ADGRB1 gene, which encodes Brain specific angiogenesis inhibitor 1 (BAI1), is epigenetically silenced in medulloblastomas (MBs) through a methyl CpG binding domain protein MBD2-dependent mechanism. Knockout of Adgrb1 in mice augments proliferation of cerebellar granule cell neuron precursors, and leads to accelerated tumor growth in the Ptch1+/- transgenic MB mouse model. BAI1 prevents Mdm2-mediated p53 polyubiquitination, and its loss substantially reduces p53 levels. Reactivation of BAI1/p53 signaling axis by a brain-permeable MBD2 pathway inhibitor suppresses MB growth in vivo. Altogether, this data define BAI1's physiological role in tumorigenesis and directly couple an ADGR to cancer formation 1).
BAI1 is a p53 target gene encoding a 1,584-amino acid protein, which is expressed specifically in the brain. Nishimori et al observed that wild-type p53 induced the transcription of BAI1, a membrane protein composed of a seven-span transmembrane region and an extracellular domain with five TSP-type 1 repeats which form the functional antiangiogenesis domain of BAI1 2).
A antiangiogenic gene family, which includes three homologous genes, has been isolated and designated as the brain specific angiogenesis inhibitor (BAI) family, consisting of BAI1, 2 and 3. BAI1 was isolated from p53 target genes and observed to be expressed specifically in the brain tissue, although this expression was absent in the majority of human glioma cell lines and downregulated in metastatic brain tumors from primary lung adenocarcinoma, indicating that BAI1 may be a tumor suppressor gene for intracranial neoplasms 3) 4).
Brain-specific angiogenesis inhibitor 1 is a protein that in humans is encoded by the BAI1 gene.
As the most common intracranial malignant neoplasms, astrocytomas are characterized by high neovascularization and severe peritumoral edema (PTBE). Angiogenesis is a prerequisite for the growth of solid tumors, including astrocytoma, and brain-specific angiogenesis inhibitor 1 (BAI1) is a angiogenesis inhibitor.
It is a member of the adhesion-GPCR family of receptors.
BAI1 contains at least one 'functional' p53-binding site within an intron, and its expression has been shown to be induced by wildtype p53. There are two other brain-specific angiogenesis inhibitor genes, designated BAI2 and BAI3 which along with BAI1 have similar tissue specificities and structures, however only BAI1 is transcriptionally regulated by p53. BAI1 is postulated to be a member of the secretin receptor family, an inhibitor of angiogenesis and a growth suppressor of glioblastomas.

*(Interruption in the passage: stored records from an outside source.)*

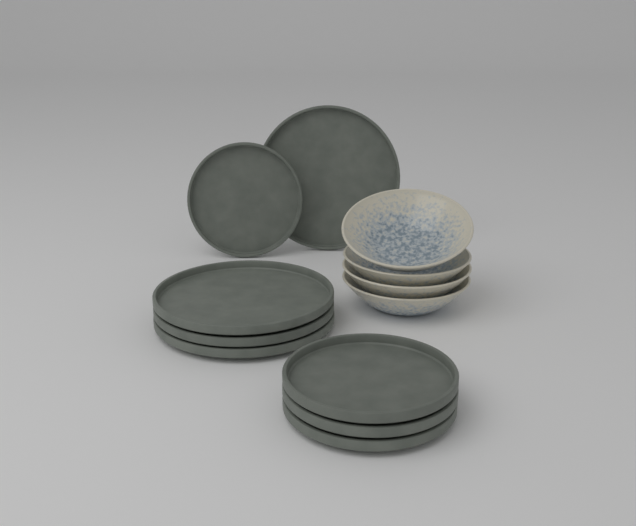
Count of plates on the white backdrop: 8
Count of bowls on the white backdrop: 4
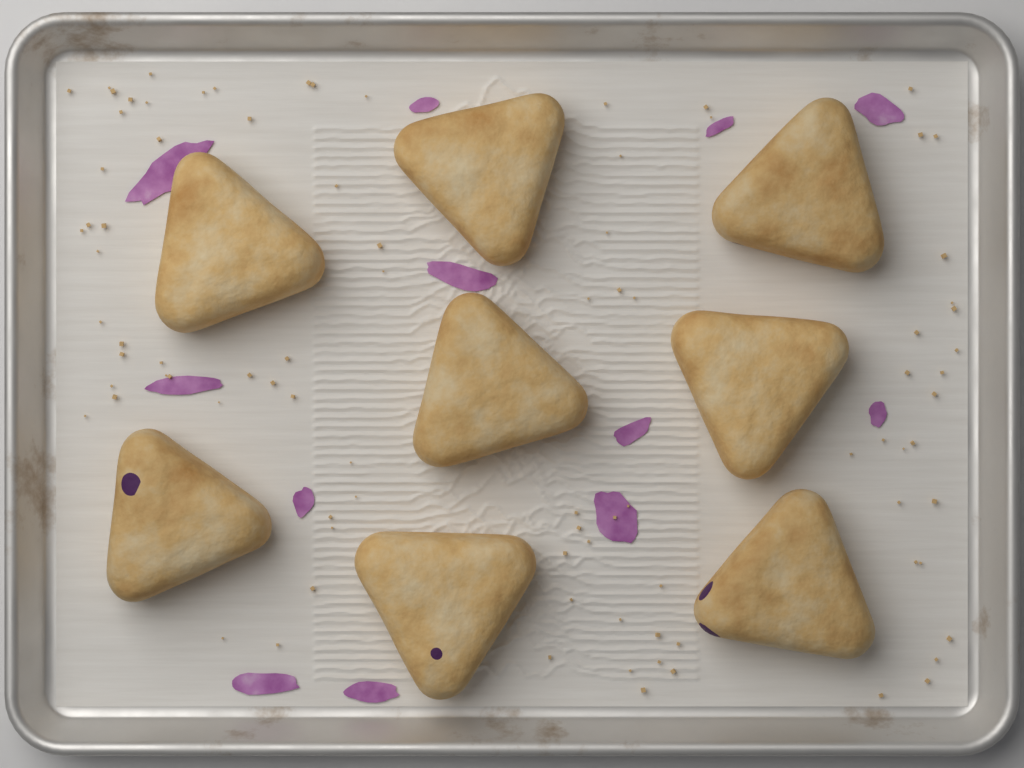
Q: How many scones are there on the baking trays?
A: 8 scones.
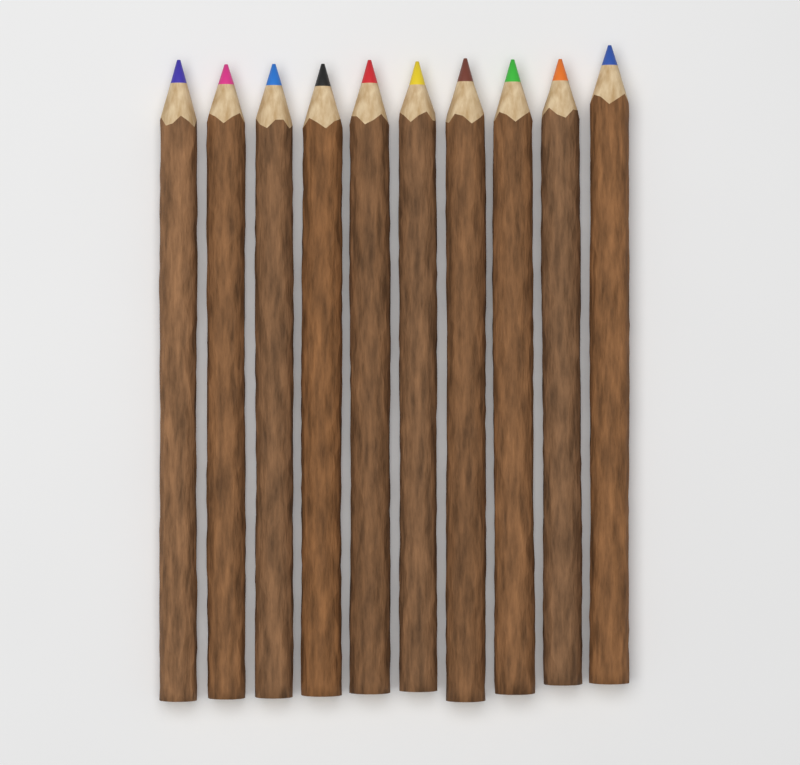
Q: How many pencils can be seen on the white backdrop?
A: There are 10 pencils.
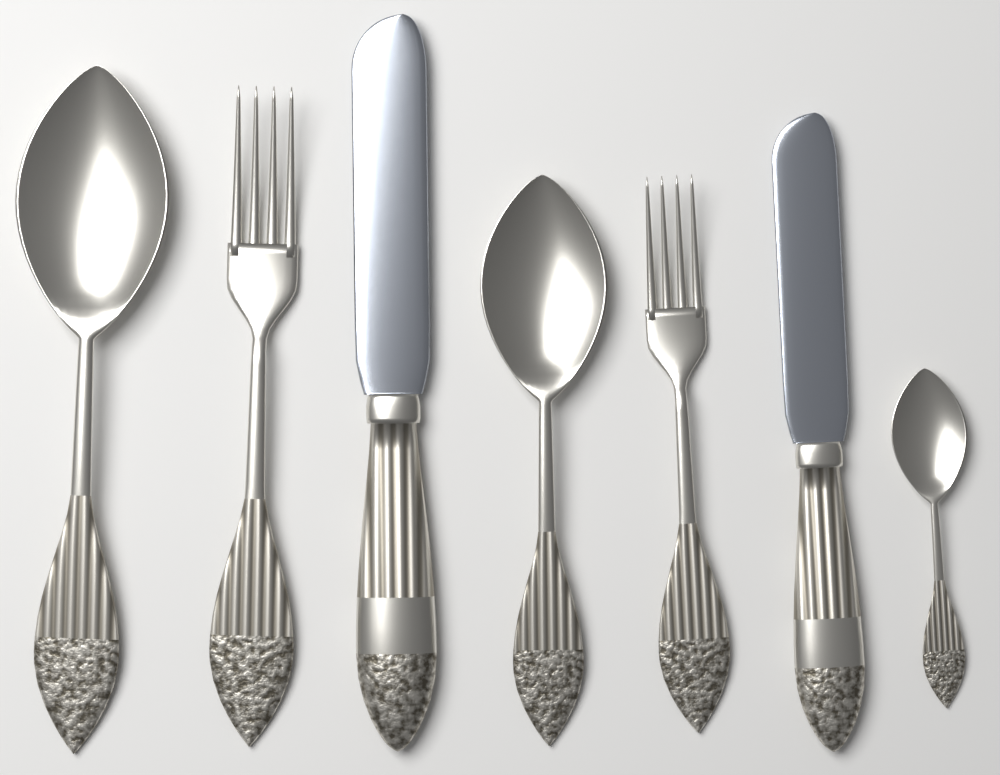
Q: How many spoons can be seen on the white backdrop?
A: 3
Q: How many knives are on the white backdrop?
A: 2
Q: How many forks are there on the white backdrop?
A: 2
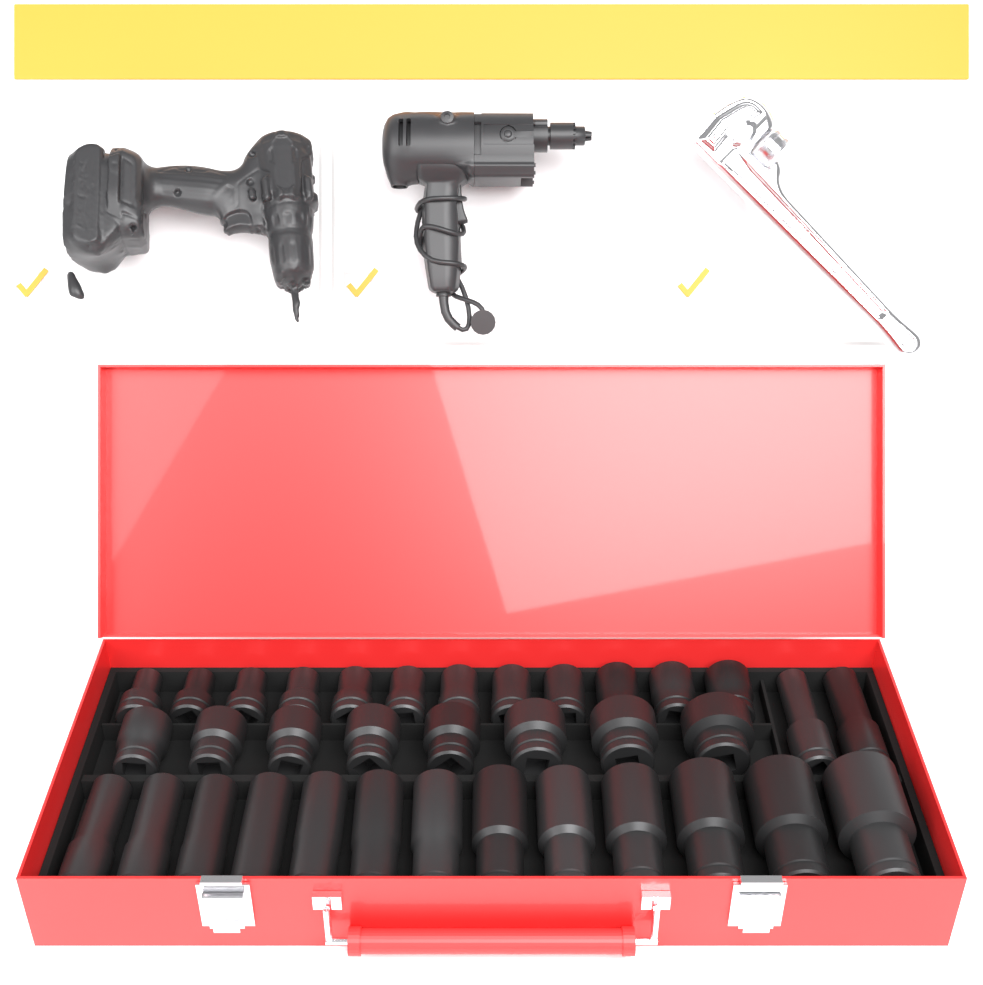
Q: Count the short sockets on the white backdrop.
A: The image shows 20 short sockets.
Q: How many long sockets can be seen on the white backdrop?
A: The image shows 15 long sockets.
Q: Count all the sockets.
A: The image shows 35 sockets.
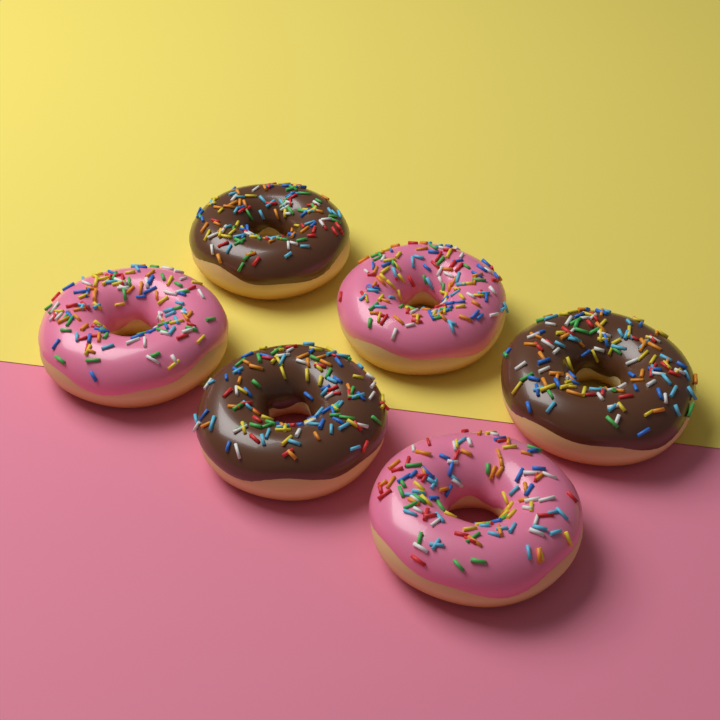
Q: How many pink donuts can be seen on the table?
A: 3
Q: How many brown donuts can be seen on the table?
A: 3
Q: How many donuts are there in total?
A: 6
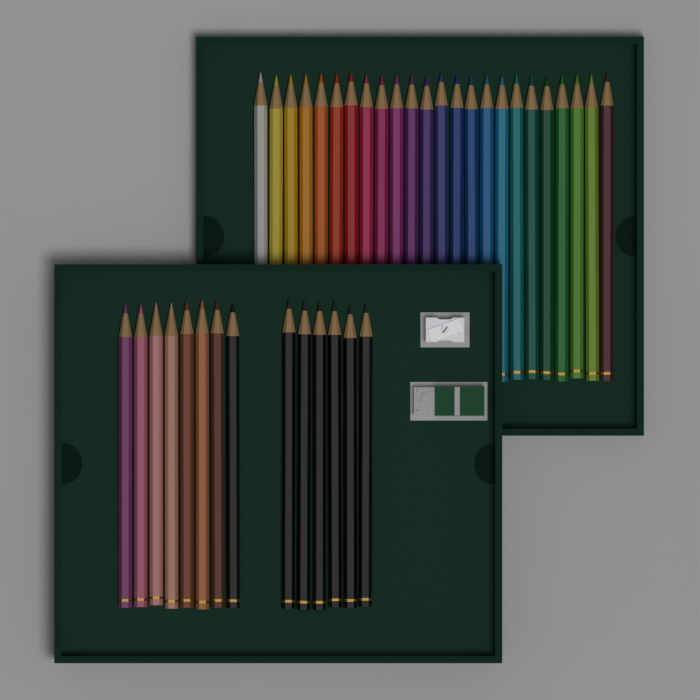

Results showed that BAI1 was highly expressed in the normal brain tissues, but that the expression decreased with the rising pathological grades of astrocytoma, microvessel density (MVD) number and peritumoral edema (PTE), indicating that BAI1 expression was inversely correlated with these factors. Furthermore, it was observed that the expression of VEGF and bFGF were inversely correlated with BAI1 expression in the human brain astrocytomas. These results indicate that the BAI1 gene may be used as a marker of decreased tumor progression and tumoral neovascularization, as well as PTE 5).